Normal Pulling 4m46s (x4 over 6m8s) kubelet Pulling image "my-private-registry/image:tag"
Warning Failed 4m46s (x4 over 6m8s) kubelet Failed to pull image "my-private-registry/image:tag": rpc error: code = Unknown desc = failed to pull and unpack image "my-private-registry/image:tag": failed to resolve reference "my-private-registry/image:tag": failed to authorize: failed to fetch anonymous token: unexpected status: 403 Forbidden
Warning Failed 4m46s (x4 over 6m8s) kubelet Error: ErrImagePull
Warning Failed 4m18s (x6 over 6m7s) kubelet Error: ImagePullBackOff
Normal BackOff 58s (x20 over 6m7s) kubelet Back-off pulling image "my-private-registry/image:tag"

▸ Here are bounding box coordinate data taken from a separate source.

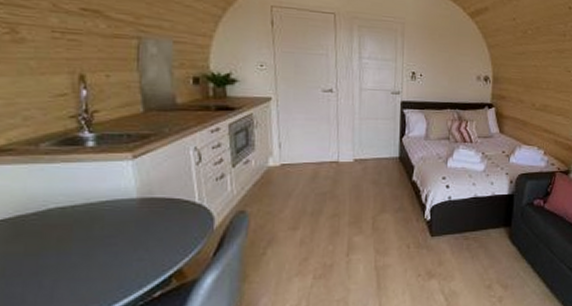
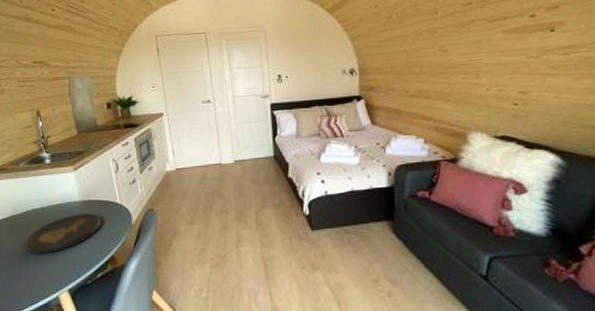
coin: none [37,213,168,269] -> present [25,212,101,254]

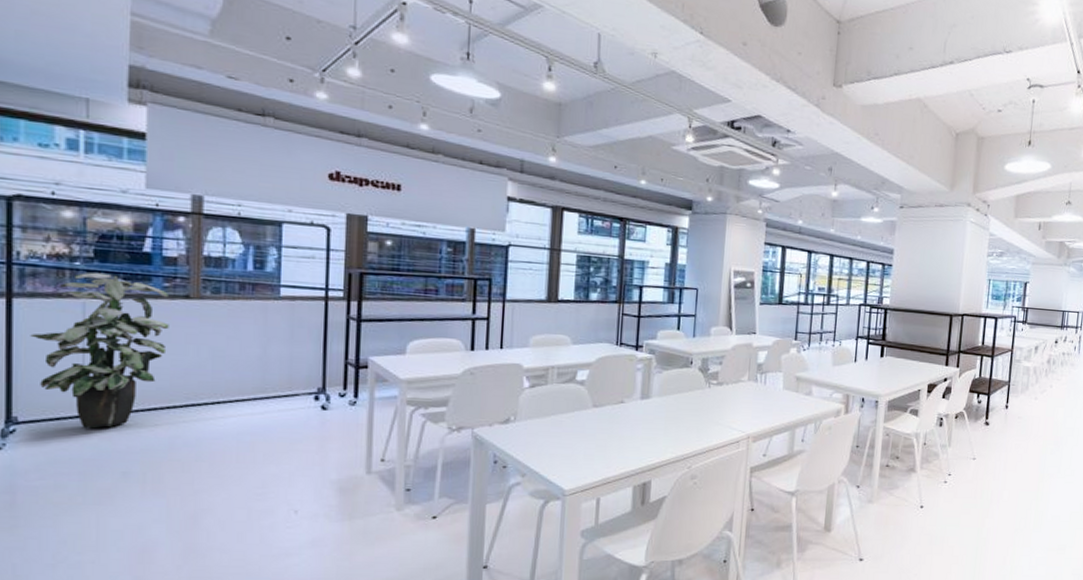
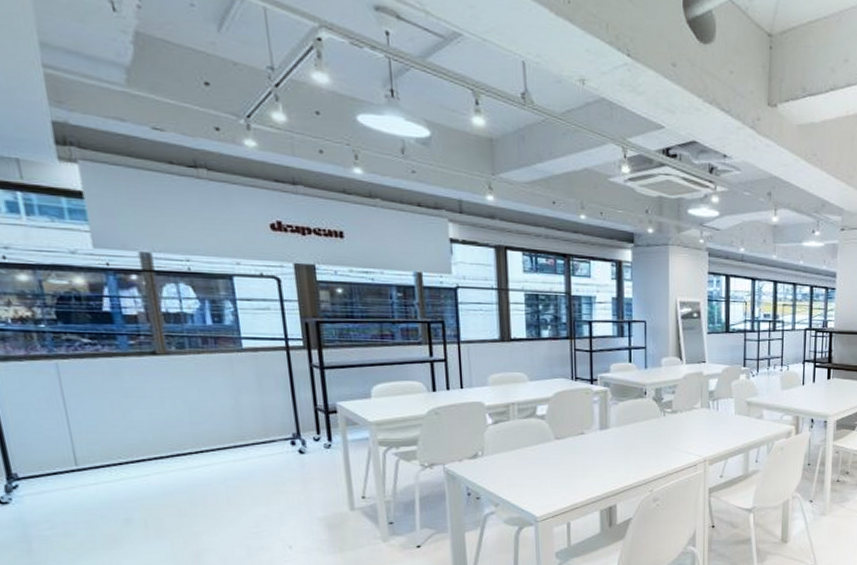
indoor plant: present [30,272,169,429] -> none [12,333,144,481]

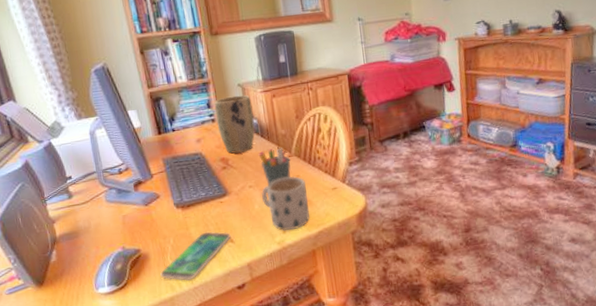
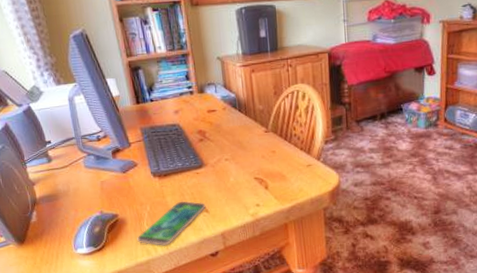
plant pot: present [214,95,255,154] -> none [192,68,233,127]
pen holder: present [258,148,291,186] -> none [235,123,267,159]
mug: present [262,175,310,231] -> none [237,151,284,204]

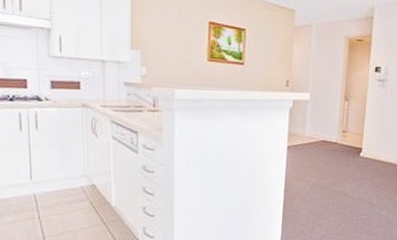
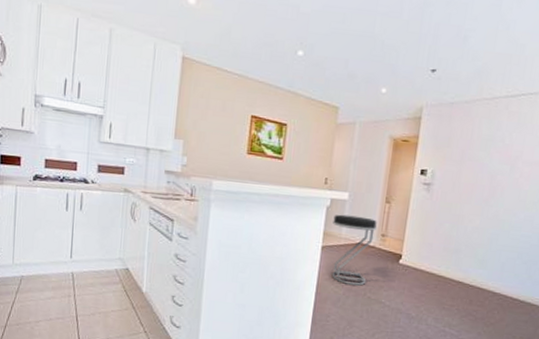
stool: none [296,114,339,180] -> present [332,214,378,286]

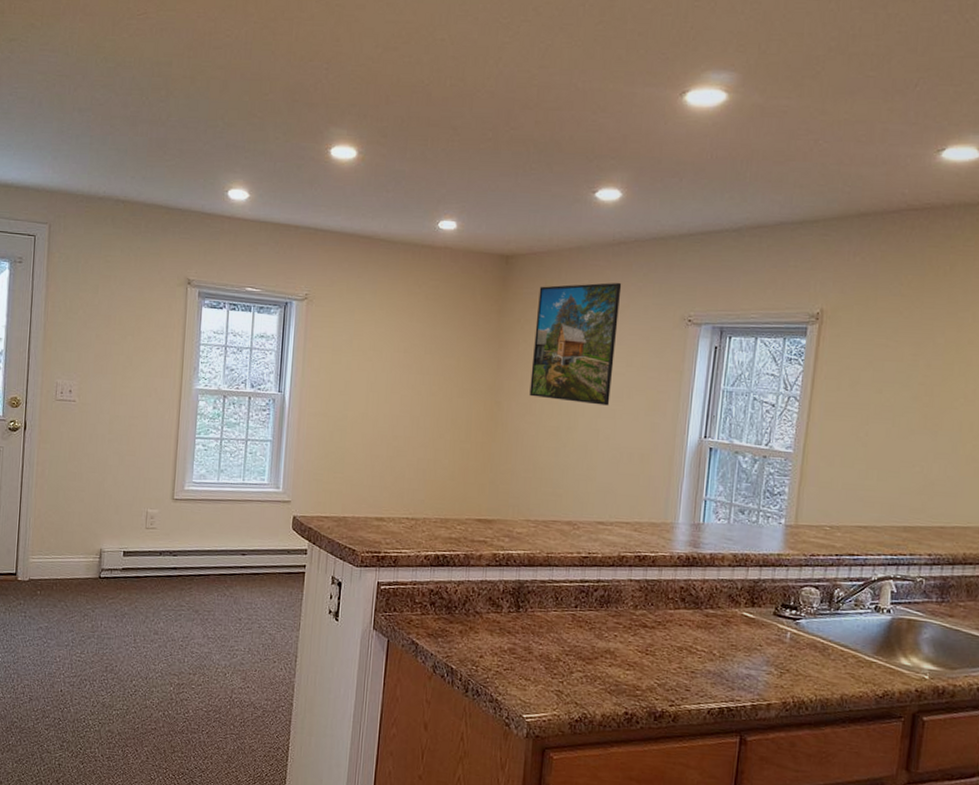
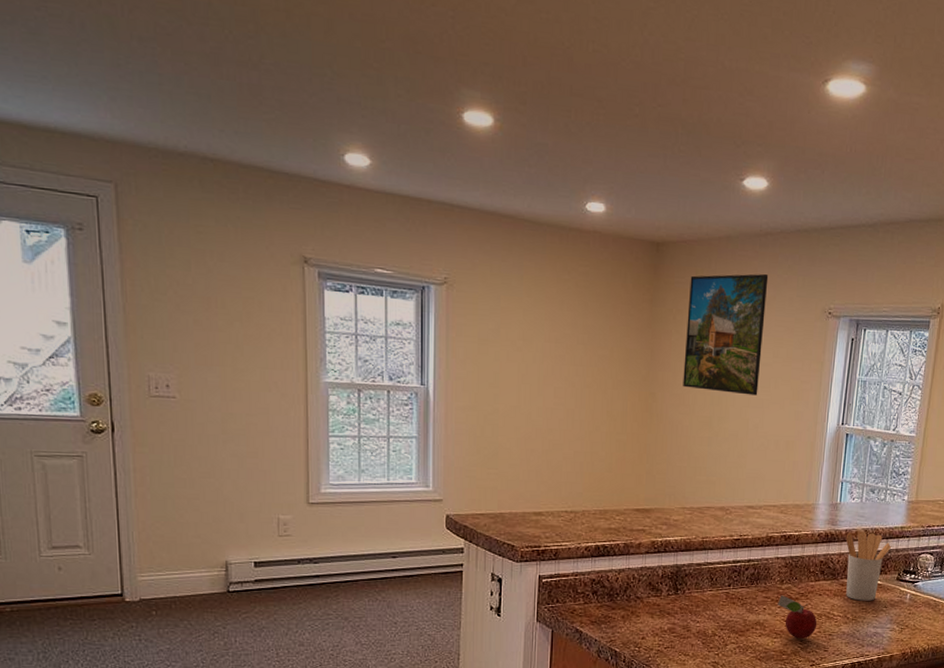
fruit: none [631,622,677,674] -> present [778,595,817,639]
utensil holder: none [710,556,767,637] -> present [845,531,892,601]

the private image have not been pulled on new nodes, so when the backup is scheduled on one of these new nodes, as the imagePullSecrets field is missing in CronJob spec, the container cannot be pulled.
Thank you for those details which will help me with the investigation.
Hi @alex-arica sent a PR #103 to fix this issue.